Assuming that a democratic government emerges in Iraq – an extremely unlikely event, especially in light of the Kirkuk problem – those running for office will want to use the oil revenues to buy support. Cheap fuel for autos will continue. Government employment will be provided for much of the population. Since only through the government will a person be able to get ahead, controlling it will become paramount, thus making a democratic system unlikely to last long. The dependence on imports results in a small private sector confined mainly to retailing. Democracy, however, requires that there be a thriving private sector. For one thing, those politicians who fail at the ballot box must have some reasonable alternative way to earn a living. It also requires that government be dependent on revenues raised through taxes on the people in the private sector. Otherwise the government can enslave its people by simply buying the loyalty of the police and military.

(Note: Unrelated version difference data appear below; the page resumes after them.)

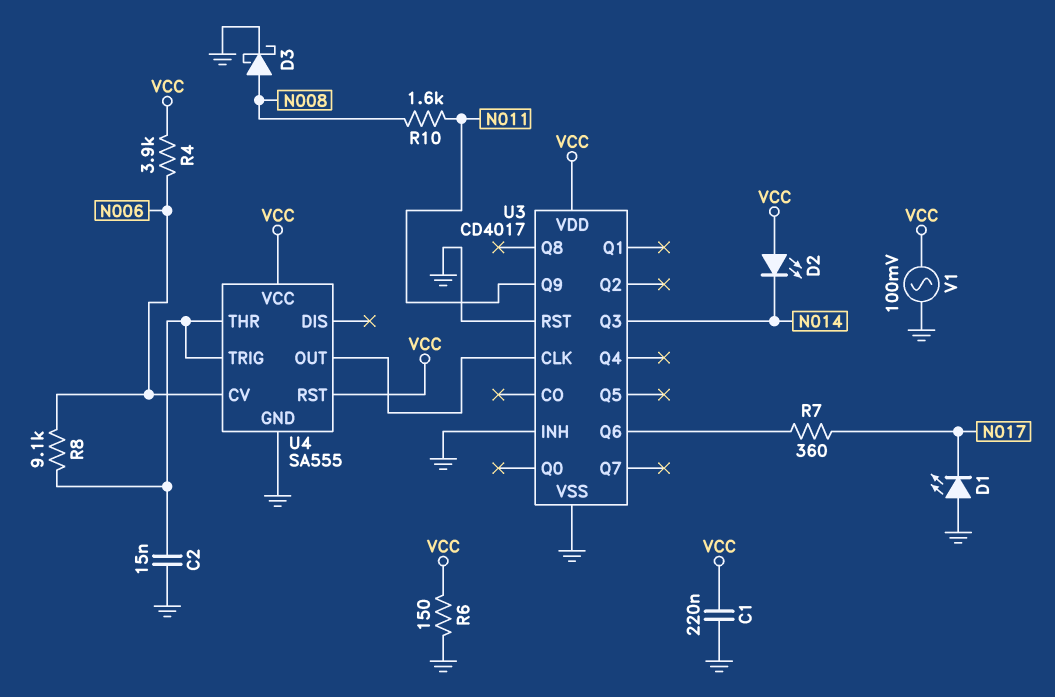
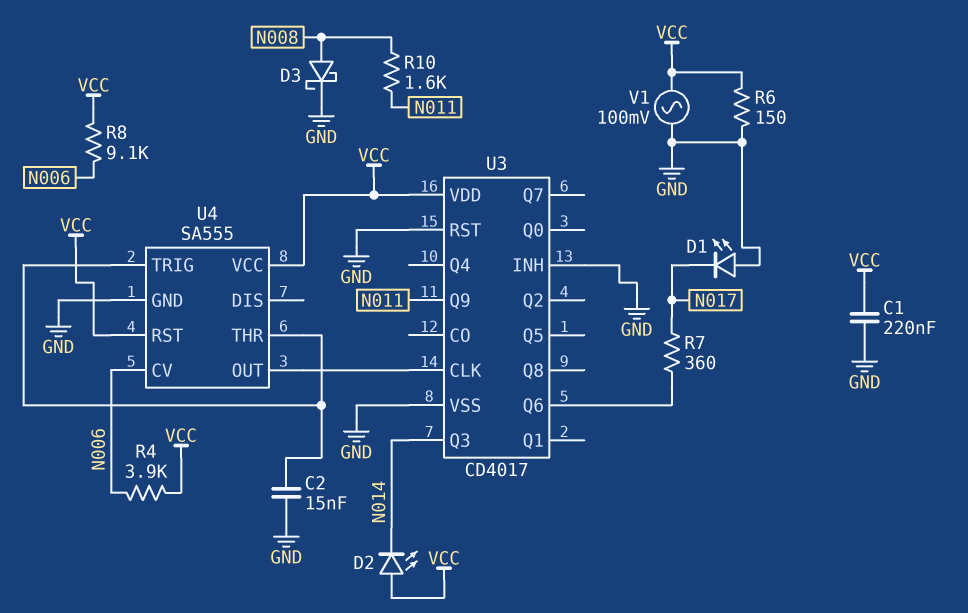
R8: 9.1k (N006, U4/THR) -> 9.1k (N006, VCC)

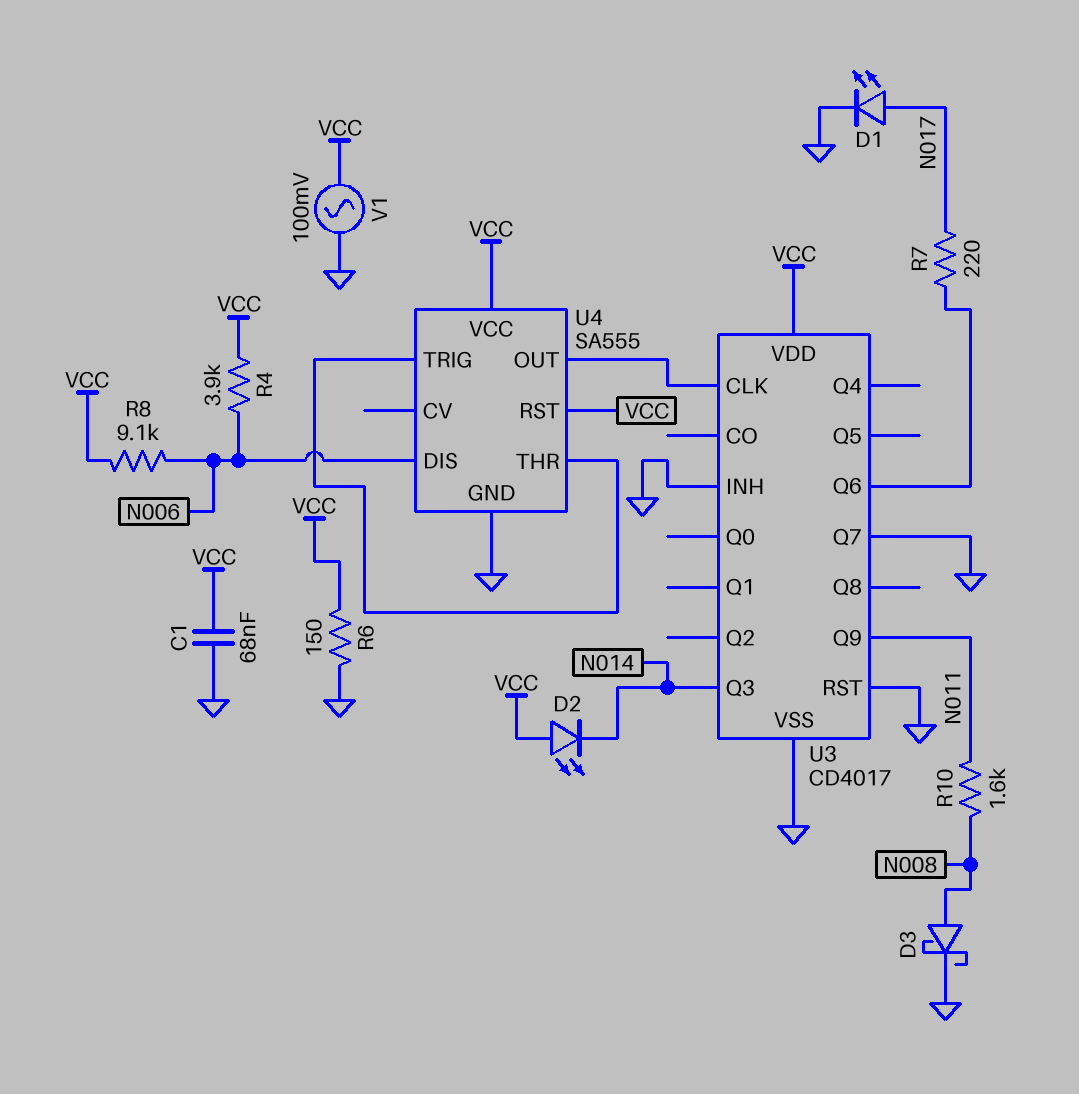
C1: 220nF (GND, VCC) -> 68nF (GND, VCC)
C2: 15nF (GND, U4/THR) -> none
D1: LED (A GND, K N017) -> LED (A N017, K GND)
R7: 360 (N017, U3/Q6) -> 220 (N017, U3/Q6)
U3 pin Q7: none -> GND
U4 pin CV: N006 -> none
U4 pin DIS: none -> N006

It is not coincidental that the only Moslem country with a working democracy is Turkey, which has no oil. Malaysia is also semi-democratic and "suffers" from not being mineral-rich. Norway, which has large oil fields, was a democracy before oil was discovered and has banked the oil income for a future when the fields become dry. The government has effectively sterilized the revenues, preventing the destruction of local industry and the tendency to bribe the public through government programs.

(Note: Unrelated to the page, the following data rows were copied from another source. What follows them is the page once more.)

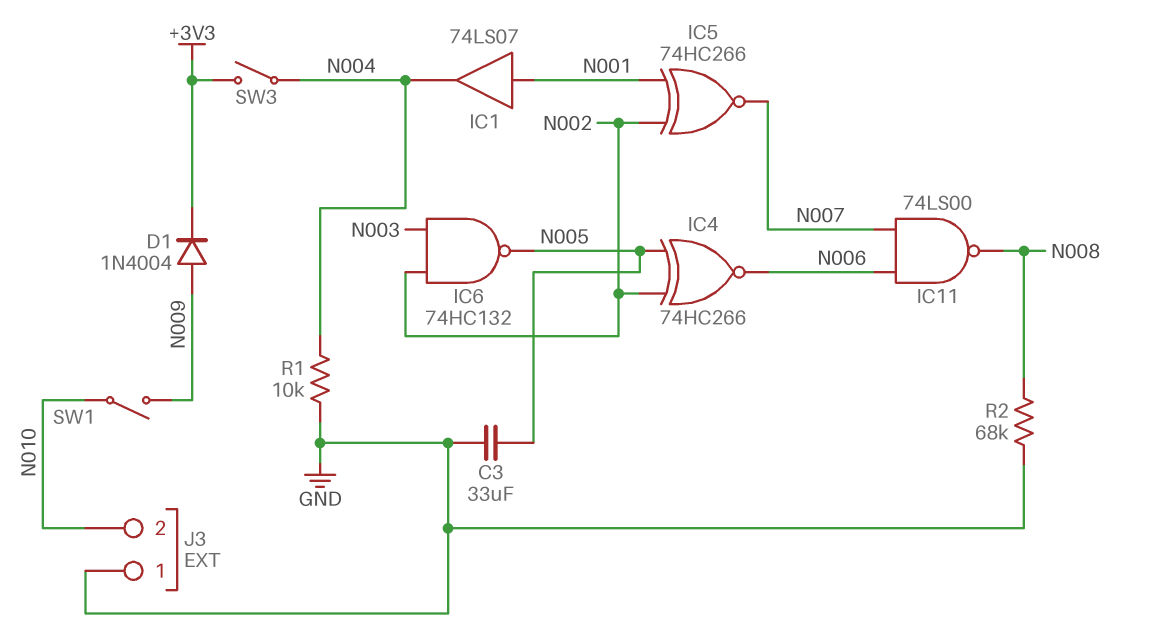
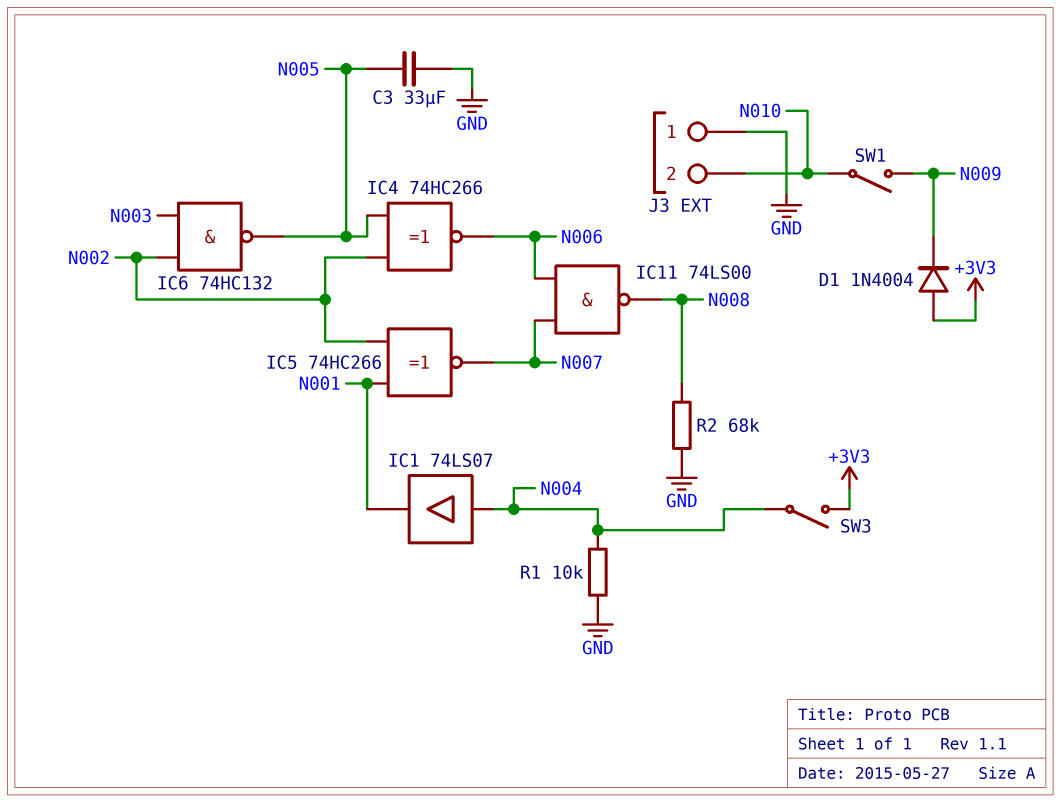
D1: diode 1N4004 (A N009, K +3V3) -> diode 1N4004 (A +3V3, K N009)
IC1: buffer 74LS07 (in N001, out N004) -> buffer 74LS07 (in N004, out N001)

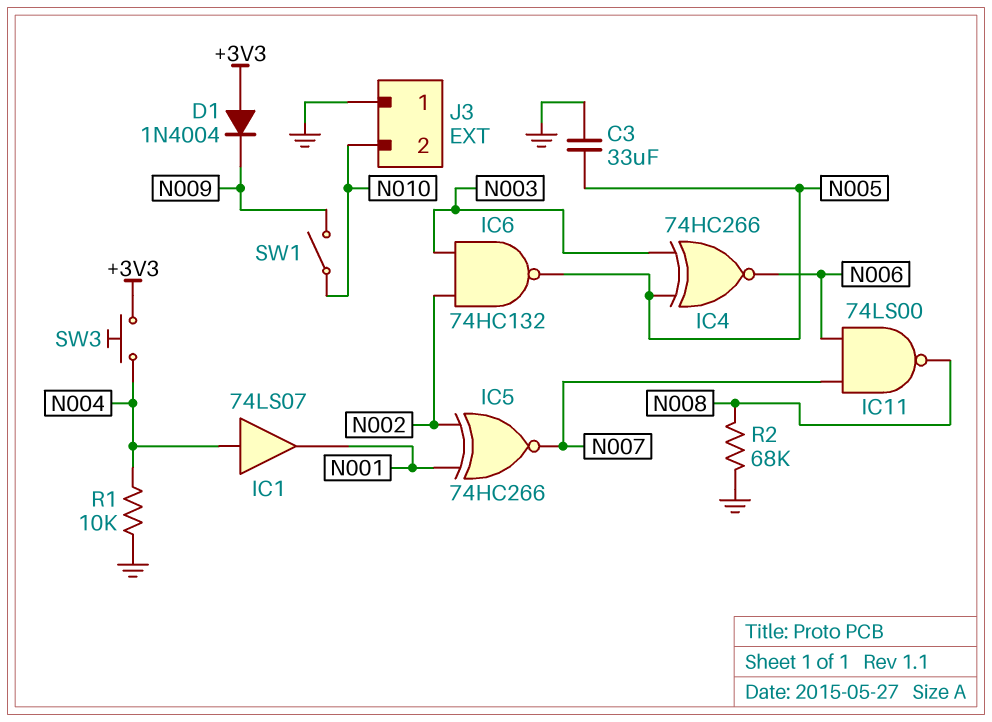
IC4: XNOR 74HC266 (in N002, in N005, out N006) -> XNOR 74HC266 (in N003, in N005, out N006)
SW3: switch (+3V3, N004) -> button (+3V3, N004)

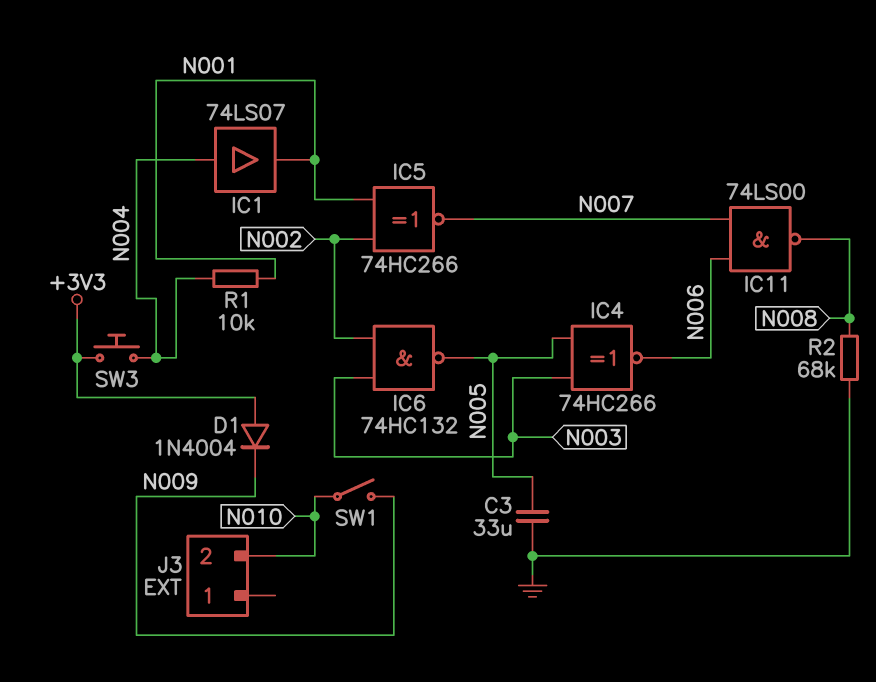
J3 pin 1: GND -> none
R1: 10k (GND, N004) -> 10k (N001, N004)

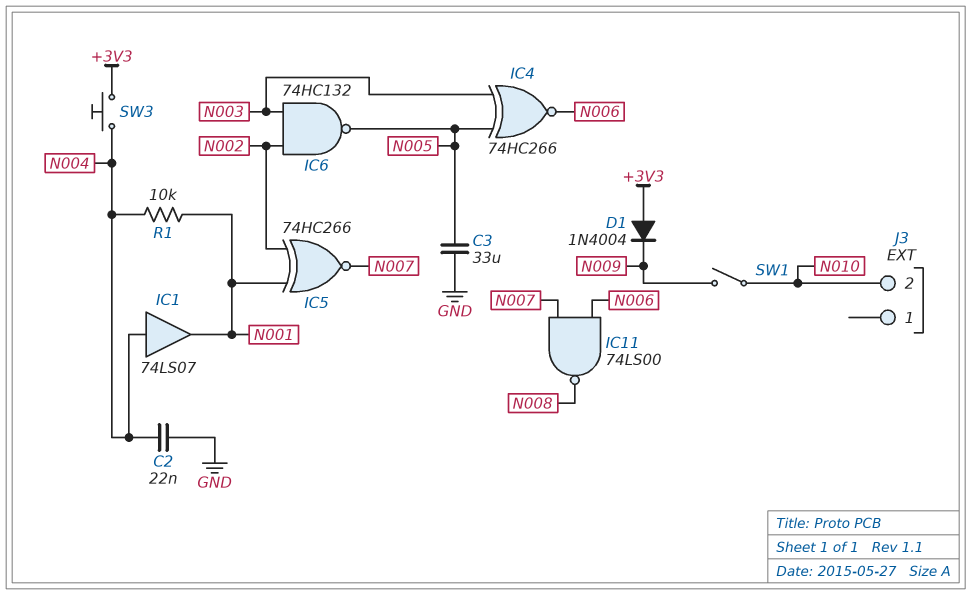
C2: none -> 22nF (GND, N004)
R2: 68k (GND, N008) -> none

What can be done about Iraq and its oil? Is it condemned to autocracy? Perhaps not, given some thought. To begin with, reducing the size of Iraq’s debt makes the problems worse, not better. If, for example, servicing the debt took all of the oil revenues, then there would be no effect on the exchange rate and local industry could flourish. Moreover, the government would have no money left and would have to resort to taxation. As a consequence in order to have something to tax, it would have to foster local businesses. If it had to tax, it would face pressure to get permission from taxpayers – hence democracy.

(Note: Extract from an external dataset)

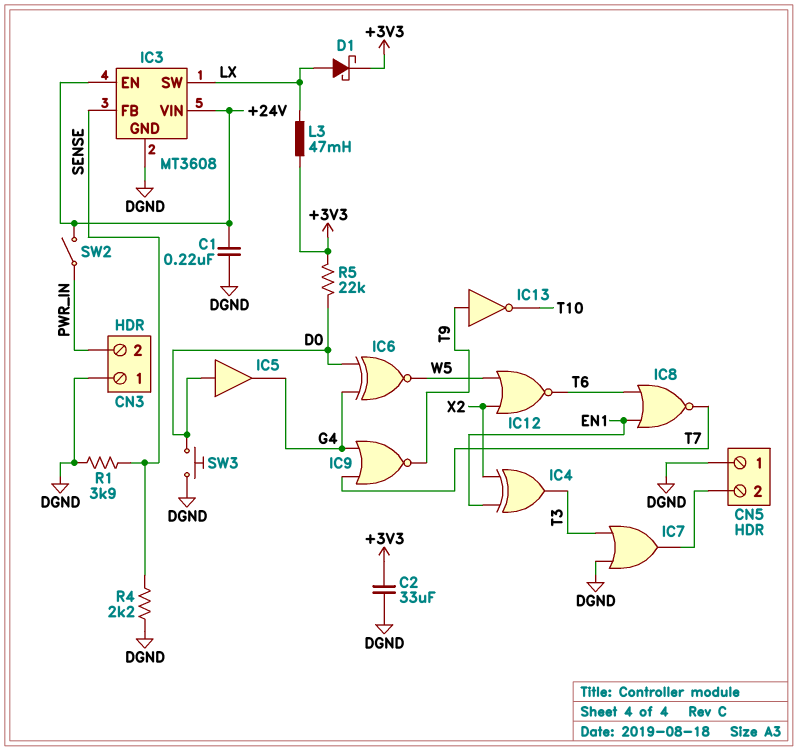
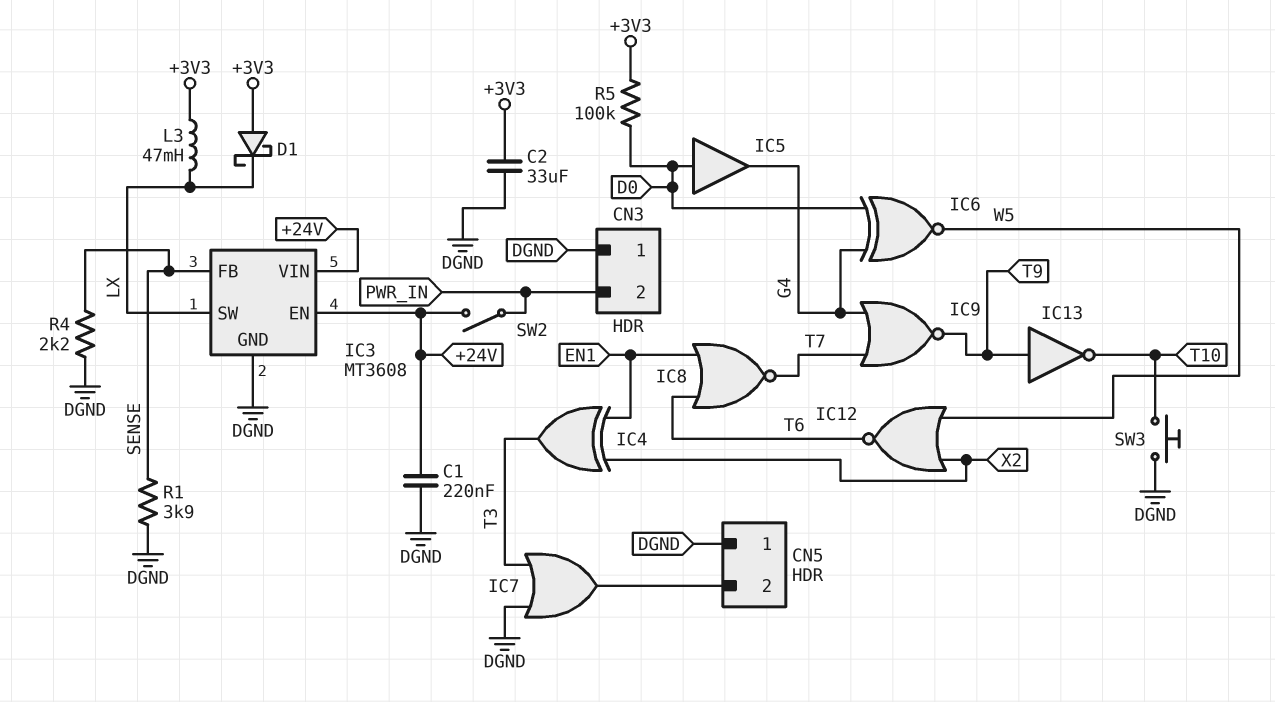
D1: schottky (A LX, K +3V3) -> schottky (A +3V3, K LX)
R5: 22k (+3V3, D0) -> 100k (+3V3, D0)
SW3: button (D0, DGND) -> button (DGND, T10)

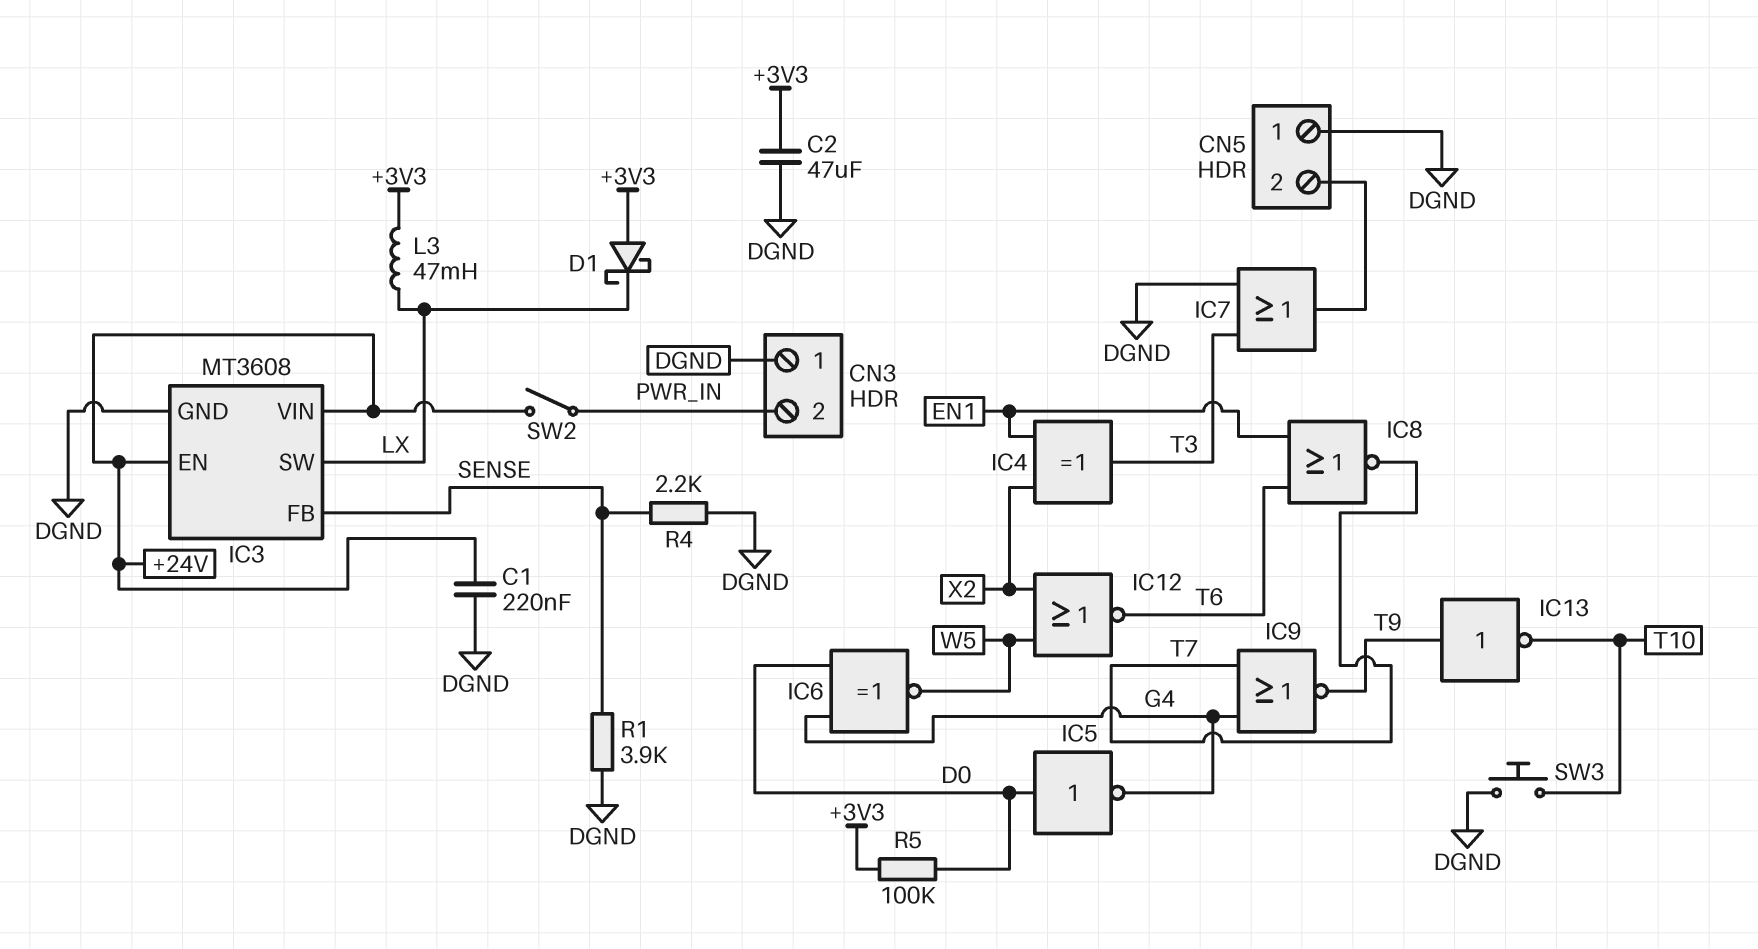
C2: 33uF (+3V3, DGND) -> 47uF (+3V3, DGND)
IC5: buffer (in D0, out G4) -> NOT (in D0, out G4)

If the debt is reduced or if it takes less than the entire earnings from oil, securing conditions for a democracy would require that the excess revenues be sterilized or spent by the government on imports that were not competitive with local products. It would require that gasoline prices be increased slowly to world levels. As the government did this, it could rebate the higher revenues to the poorest of the public. How to prevent a government that is initially democratic from offering bribes to its people through government jobs and handouts, thus making a return to autocratic government likely, will take much thought and planning. It may be an insoluble problem, but this administration and the next should devote time and energy into trying to find a solution.